REQUIRED ACTION
Copy each line of the items below with no changes.

Dataset entries:
/---

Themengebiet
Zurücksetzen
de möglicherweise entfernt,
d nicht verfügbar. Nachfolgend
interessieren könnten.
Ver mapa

\---

OUTPUT OF THE EXERCISE
Themengebiet
Zurücksetzen
de möglicherweise entfernt,
d nicht verfügbar. Nachfolgend
interessieren könnten.
Ver mapa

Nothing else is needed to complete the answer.